Whiteporn ou o Pornô branco



Pra quem não sabe o que é "pornô branco" vai um exemplo: sentir prazer na espera do suposto fan service (ex. a "perda do braço" da Misty Knight) que depende duma violência gráfica revela muito de vpcê. Não tem nerdice que explique essa ideia de prazer. Isso é século XVI puro. Reveja seus privilégios, seu voyeurismo da catástrofe e seu apego ao cânone também, viu. Curioso como, muita gente progressista diz que Thor mulher é ótimo, mas que Misty com braço não-biônico destrói o conceito dela.

[...] a branquitude refere-se à identidade racial branca, a branquitude se constrói. A branquitude é um lugar de privilégios simbólicos, subjetivos, objetivo, isto é, materiais palpáveis que colaboram para construção social e reprodução do preconceito racial, discriminação racial “injusta” e racismo (Hernani Francisco da Silva via Geledés)



"DEUS É UMA MULHER NEGRA"




Khoudia Diop é uma modelo senegalesa que se destacou na campanha "The Colored Girl: Rebirth" (O renascimento da mulher negra), de Victory Jones e Tori Elizabeth, que tiveram como objetivo valorizar a beleza negra. Se você der uma olhada no catálogo, todas as mulheres são pigmentadas, a menos que sejam negras-albinas, o que parece dar um contraste exotizante à "lucrativa paleta". Enquanto parte execrável da internet se prestou a violentar Khoudia Diop diretamente, uma parcela mais benevolente me preocupou. Inimigos declarados são "caras maus" rastreáveis. 

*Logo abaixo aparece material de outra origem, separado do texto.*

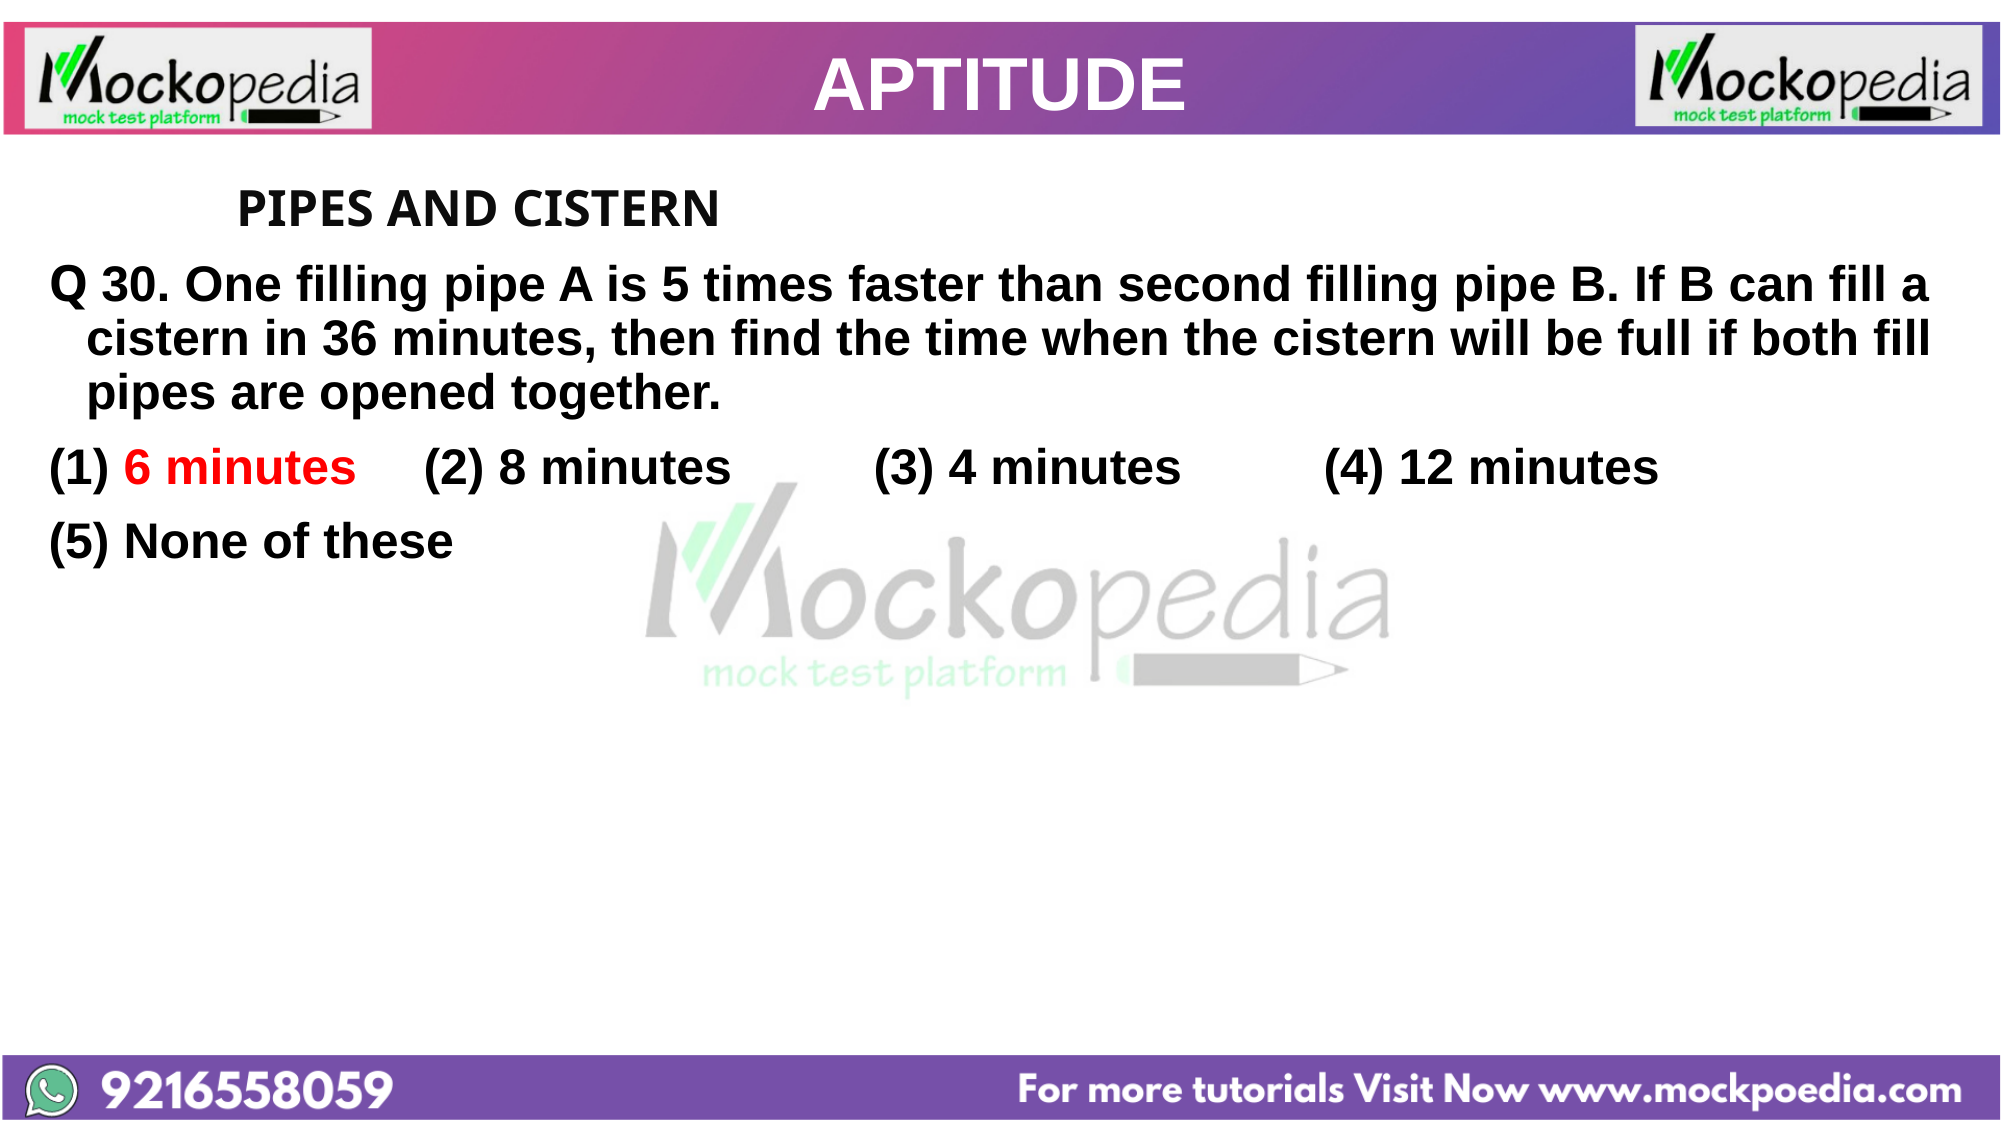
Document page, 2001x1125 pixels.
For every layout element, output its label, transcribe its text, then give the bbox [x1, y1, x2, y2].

picture [0, 0, 2001, 1125]
title APTITUDE [41, 31, 1959, 142]
list PIPES AND CISTERN Q 30. One filling pipe A is 5 times faster than second filling pipe B. If B can fill a cistern in 36 minutes, then find the time when the cistern will be full if both fill pipes are opened together. 6 minutes (2) 8 minutes (3) 4 minutes (4) 12 minutes (5) None of these [33, 175, 1959, 1053]
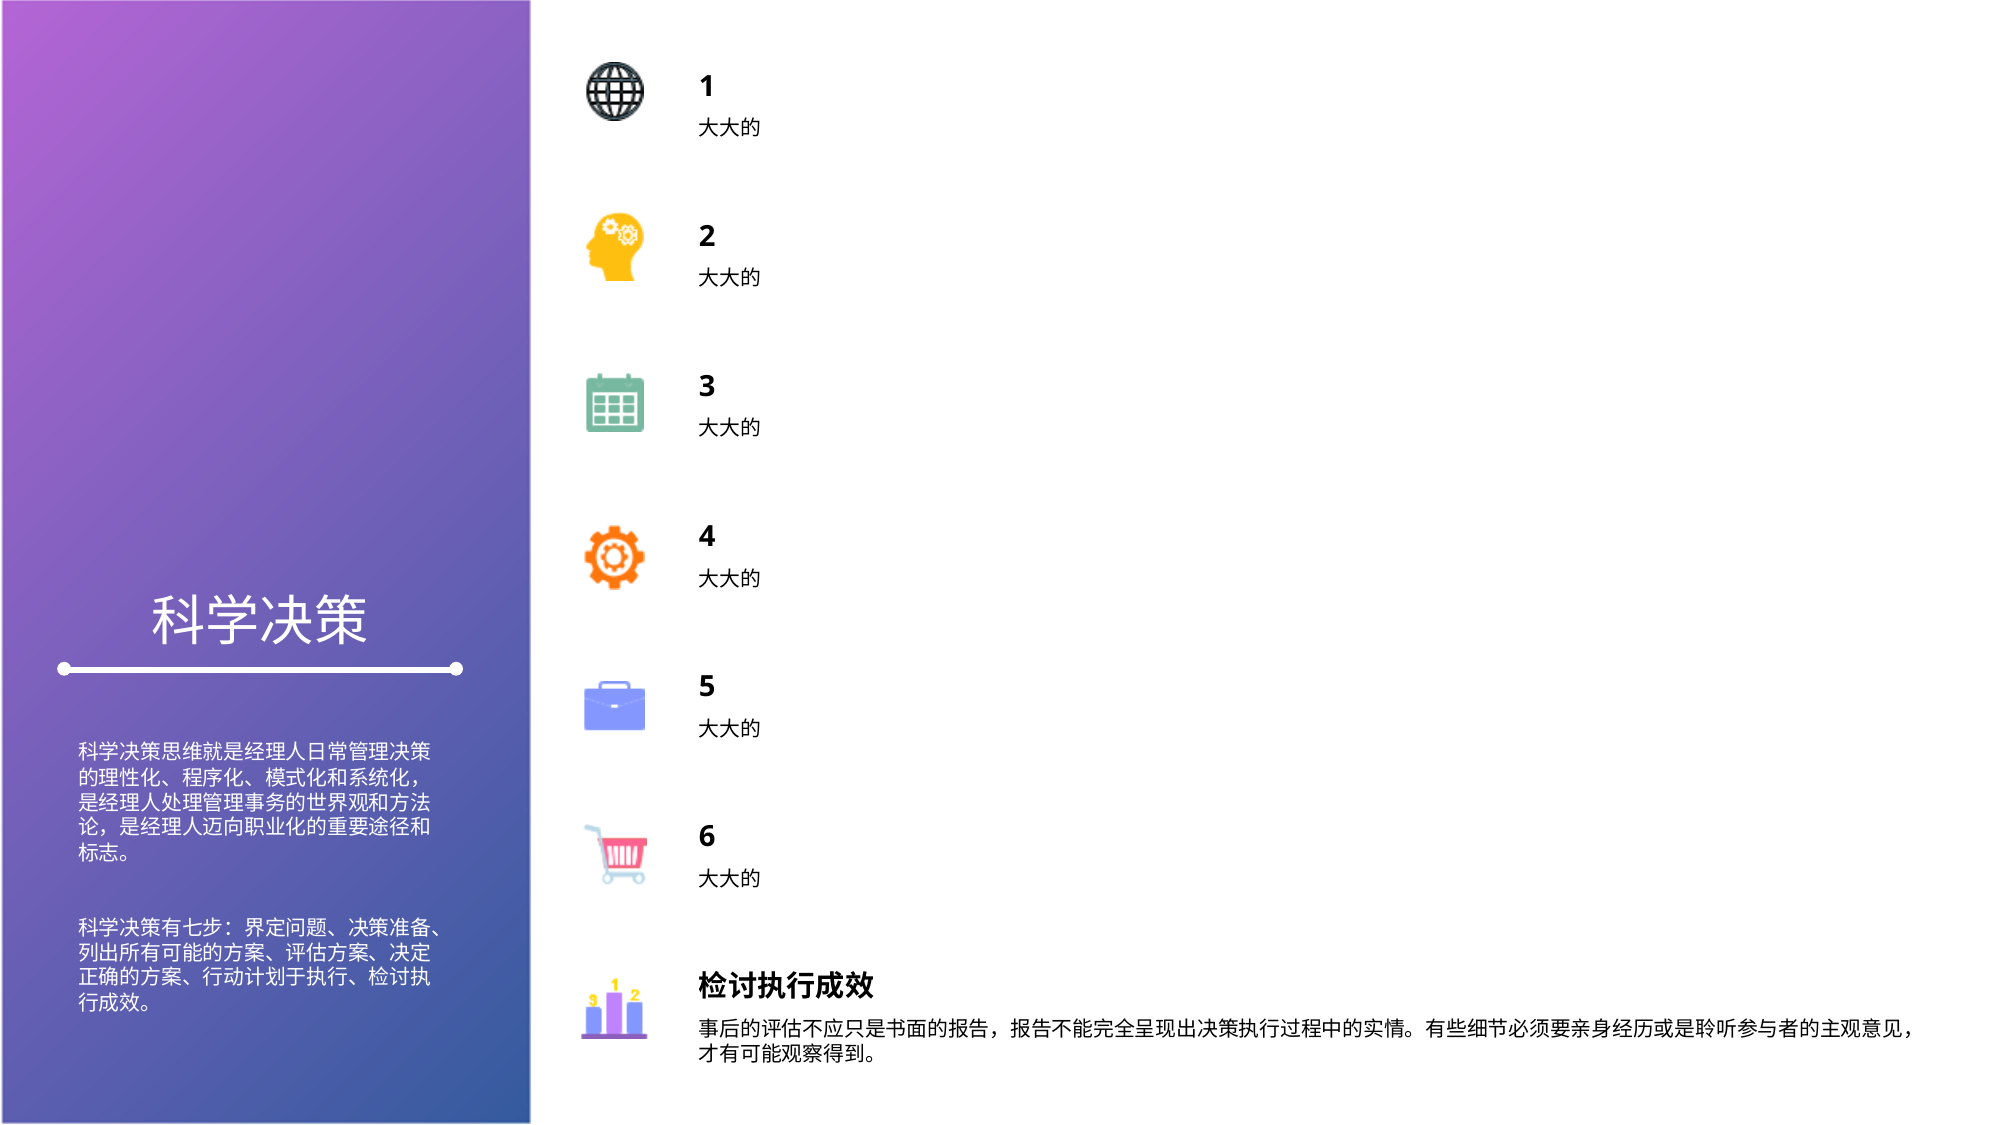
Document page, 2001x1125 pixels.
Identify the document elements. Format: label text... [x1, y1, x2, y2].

picture [579, 977, 649, 1039]
text_box 检讨执行成效 [684, 960, 1850, 1007]
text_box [58, 662, 463, 675]
text_box 大大的 [684, 257, 1930, 298]
picture [0, 0, 531, 1124]
text_box 3 [684, 359, 1850, 407]
text_box 大大的 [684, 557, 1930, 598]
text_box 大大的 [684, 707, 1930, 748]
picture [585, 62, 644, 121]
text_box 2 [684, 209, 1850, 257]
picture [583, 681, 645, 733]
text_box 大大的 [684, 857, 1930, 898]
text_box 4 [684, 510, 1850, 557]
text_box 事后的评估不应只是书面的报告，报告不能完全呈现出决策执行过程中的实情。有些细节必须要亲身经历或是聆听参与者的主观意见，才有可能观察得到。 [684, 1007, 1930, 1073]
text_box 1 [684, 59, 1850, 107]
picture [585, 372, 644, 432]
text_box 5 [684, 660, 1850, 707]
text_box 6 [684, 810, 1850, 857]
picture [583, 524, 645, 590]
picture [582, 824, 647, 886]
text_box 大大的 [684, 407, 1930, 448]
picture [585, 212, 644, 281]
text_box 大大的 [684, 107, 1930, 148]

Não foram poucos os tópicos em grupos feministas do Facebook que discutiram a beleza "exótica" de Khoudia. Primeiro que as pessoas (sobretudo mulheres brancas) se diziam "apaixonadas" enquanto a chamavam de todo e qualquer tipo de superlativo, mas nunca pelo nome. É mais ou menos a recorrente ideia de que Viola Davis é Deus, ideia que nega tanto o passado de escravidão e Jim Crow, quanto o presente de violências, Suponho que Deus não tem que lidar com papéis em filmes como Histórias Cruzadas (The Help!) e nem com com a ausência de papéis que desembocam em premiações. Enfatizar qualidades não apaga os privilégios simbólicos conferidos pela branquidade.

Outro ponto intrigante nos tópicos foi o modo como as garotas descreviam as qualidades de Khoudia. A maioria delas se referia à modelo como "pintada à mão", como se todo ser humano fosse na verdade branco (neutro? transparente?), e que as demais é que fossem acrescidas de cor. Sinto informá-las, mas branco é uma cor e vocês não conseguiram esconder sua percepção branca sobre o mundo.

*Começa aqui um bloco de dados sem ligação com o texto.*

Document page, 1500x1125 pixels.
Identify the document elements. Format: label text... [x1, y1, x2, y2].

Será? Se tiver estômago, leia isso.


Conclusão


Sem dúvidas, o racismo e a branquitude são problemas da sociedade branca, e que nenhuma pessoa negra pode se beneficiar realmente dela. Por outro lado, todas as pessoas são submetidas à mesma realidade social, a ponto de uma pessoa negra sugerir a leitura de "Deus essa gostosa" como uma quebra de estereótipos. Ora, se uma mulher negra num ménage em página dupla for quebra de estereótipo, imagine o que a realidade não é.

Em suma, a ideia desse texto, ao descrever performances de branquitude emprestada ou não, é antes destacar o perigo de ser negro/negra nessa sociedade e não ter consciência negra. É claro que a identidade negra torna consciente uma história inescapável de desempoderamento e dor que se atualiza diariamente e - obvio que não é confortável saber disso o tempo todo - , mas o individuo que não se apodera de sua identidade negra é um alvo fácil dos empréstimos de branquitude. Mal sabem eles e elas que os credores, ao afirmarem que você nem é tão negra assim estão, na verdade, te paralisando, alienando e prestes a lançar juros vitais ao "favor" de te considerar quase igual. Na verdade, todo mundo que não é igual, sabe muito bem que não o é, mas admitir é um problema porque dói. 




NOTA:
(*) Com isso não estou dizendo que negros com pele "clara" são racistas como os brancos, afinal seria muito colorista da minha parte. O que estou dizendo é que o próprio sistema racista ~empresta~ a pessoa menos pigmentada poder para reforcar o abismo entre ser negro ou branco. São apenas engrenagens frágeis e substituíveis.